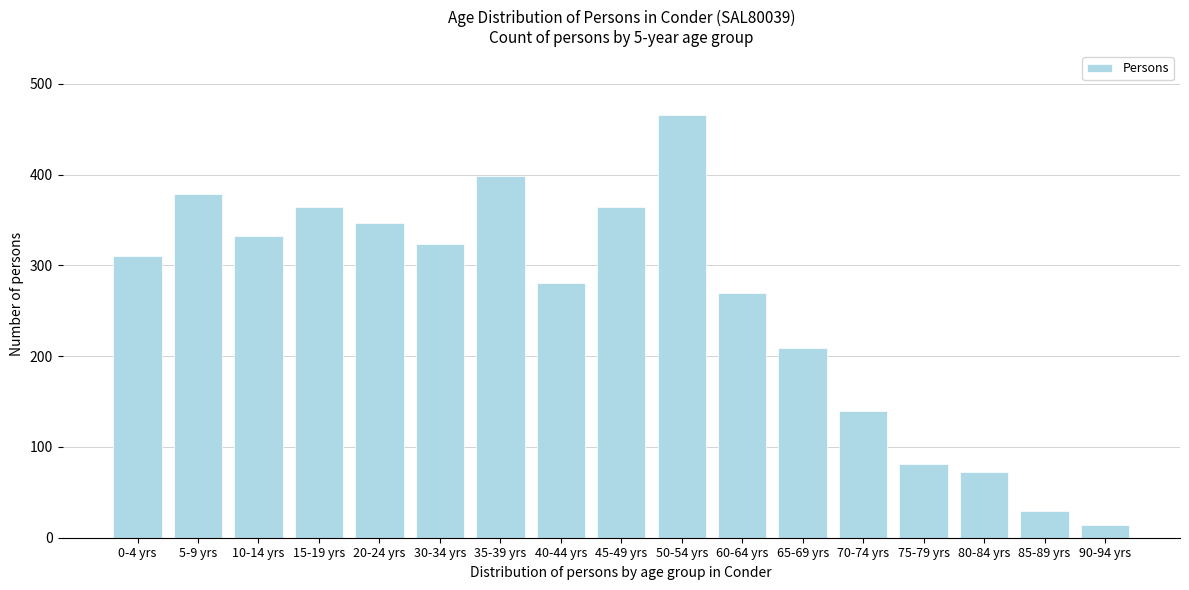

Reading left to right, what are all the values shown in this chart?

0-4 yrs=310	5-9 yrs=379	10-14 yrs=332	15-19 yrs=364	20-24 yrs=347	30-34 yrs=323	35-39 yrs=398	40-44 yrs=280	45-49 yrs=364	50-54 yrs=466	60-64 yrs=270	65-69 yrs=209	70-74 yrs=140	75-79 yrs=81	80-84 yrs=72	85-89 yrs=29	90-94 yrs=14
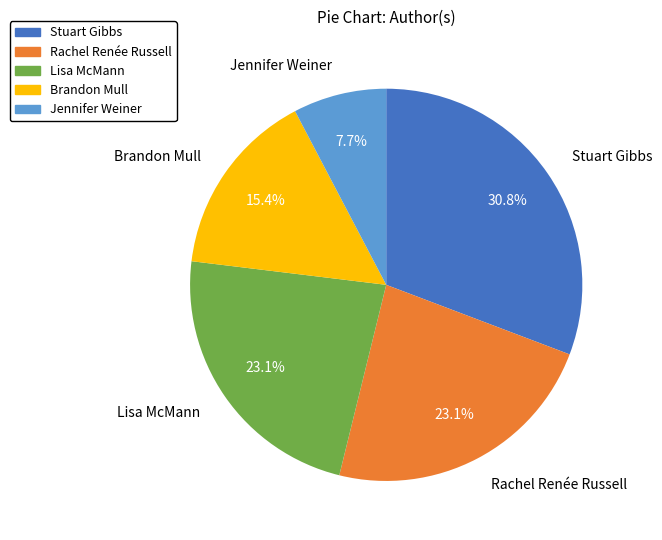

To the nearest percent, what is the difference between the largest and smallest slice percentages?

23%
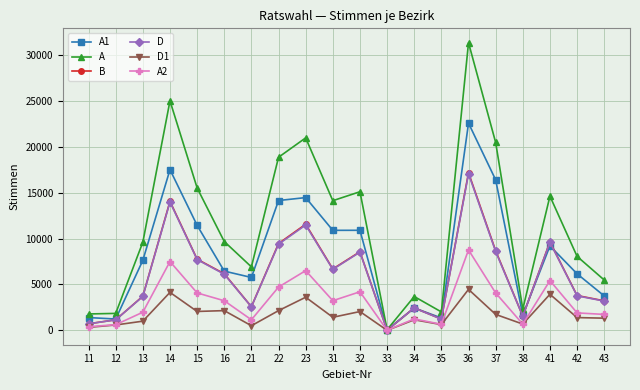

Which label corresponds to the smallest value in the chart?

33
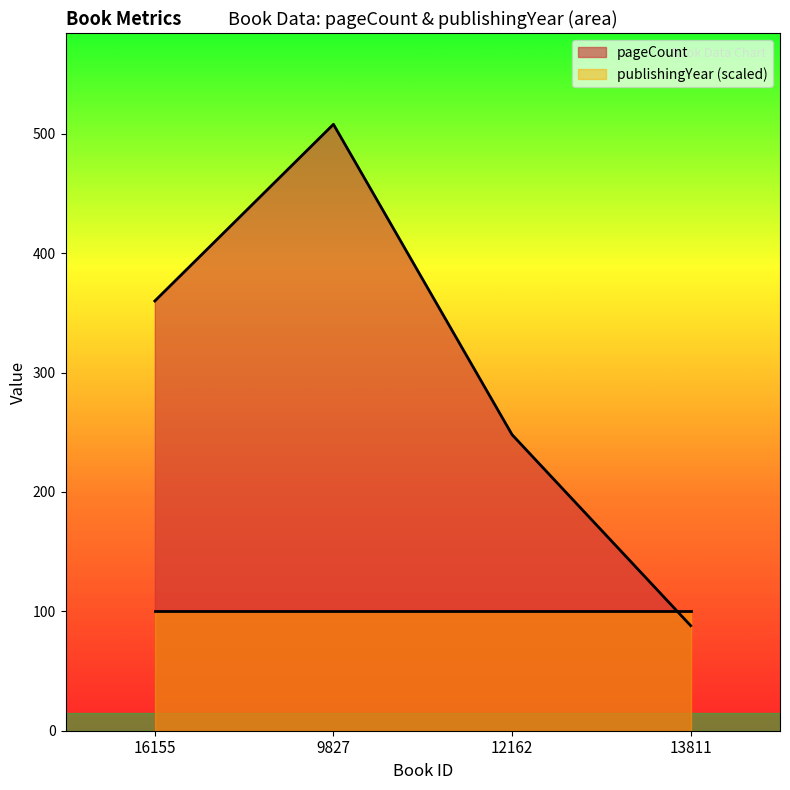

What is the difference between the values at 12162 and 16155?

112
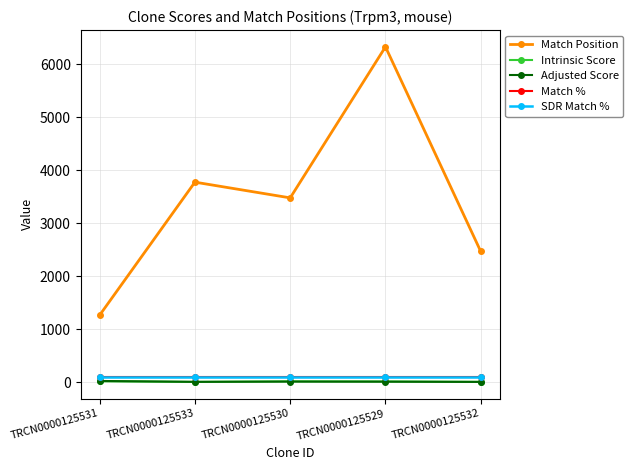

The Adjusted Score series shows 4.2 at TRCN0000125533. True or false?

True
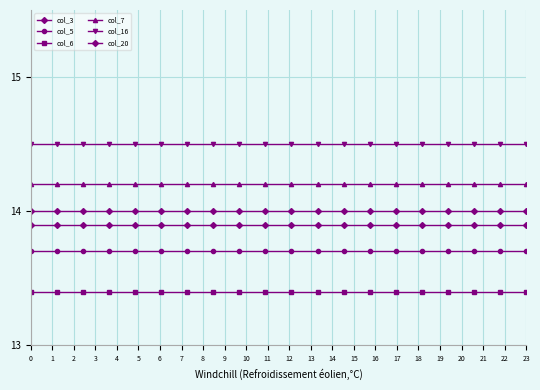

What is the highest value of the col_3 series?

14.0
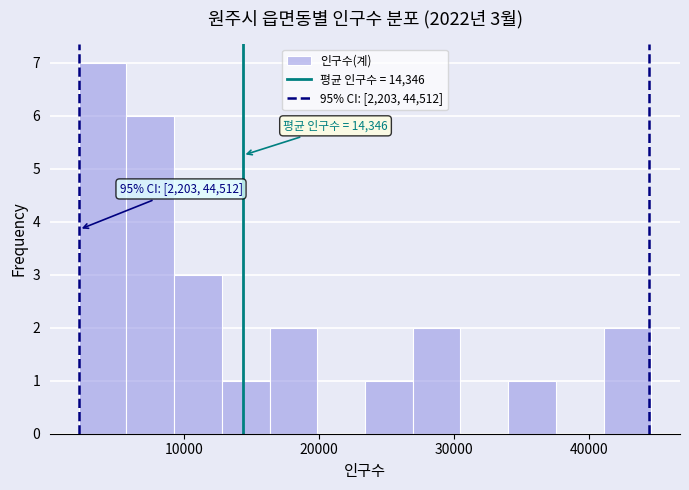

Around what value on the x-axis is the tallest bar? Give the approximate position of its centre, as read against the axis.

4000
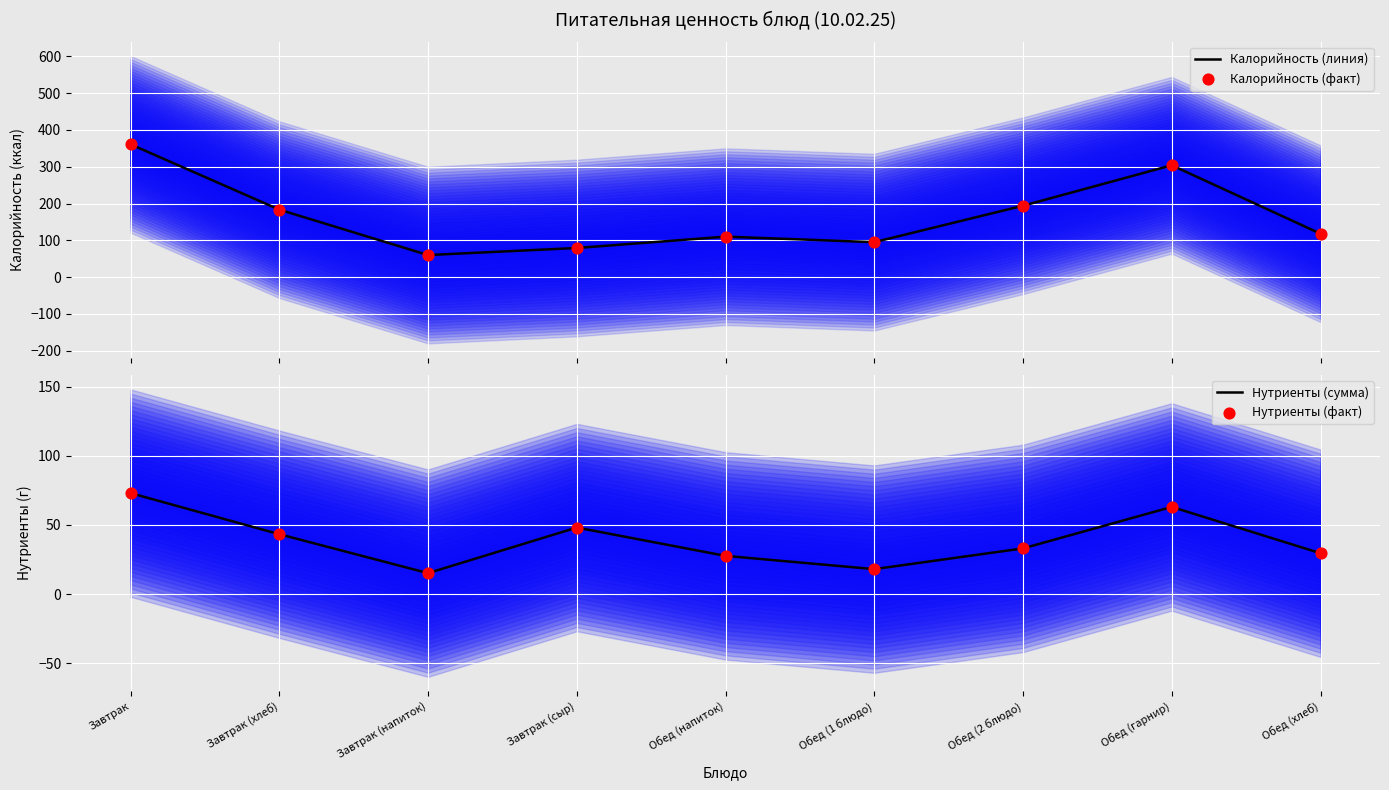

What is the total value across all series at Обед (хлеб)?

295.0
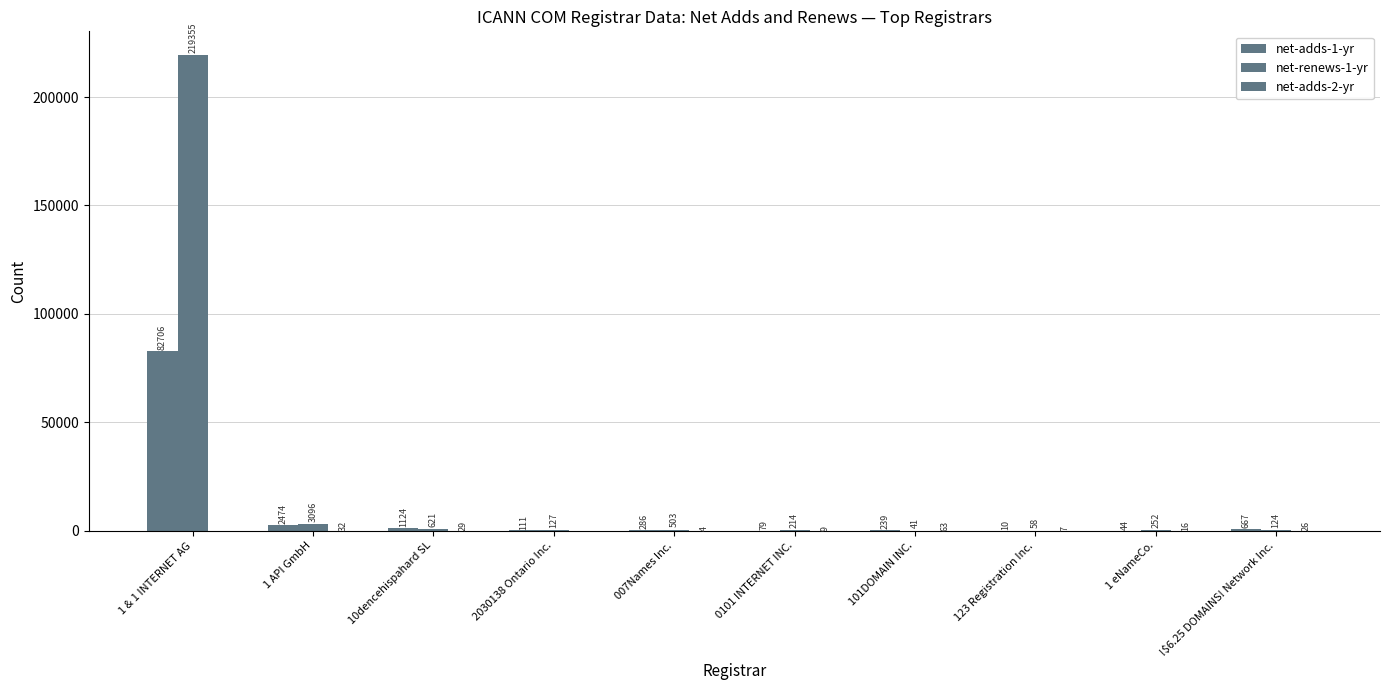

Are the bars grouped side by side (vs. stacked)?

Yes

What this task involves: Retype the data from the line containing "The Adjusted Score" through the end, including both ends, and omit the pictures.

Response area:
The Adjusted Score series shows 4.2 at TRCN0000125533. True or false?

True

What is the highest value of the col_3 series?

14.0

Around what value on the x-axis is the tallest bar? Give the approximate position of its centre, as read against the axis.

4000

What is the total value across all series at Обед (хлеб)?

295.0

Are the bars grouped side by side (vs. stacked)?

Yes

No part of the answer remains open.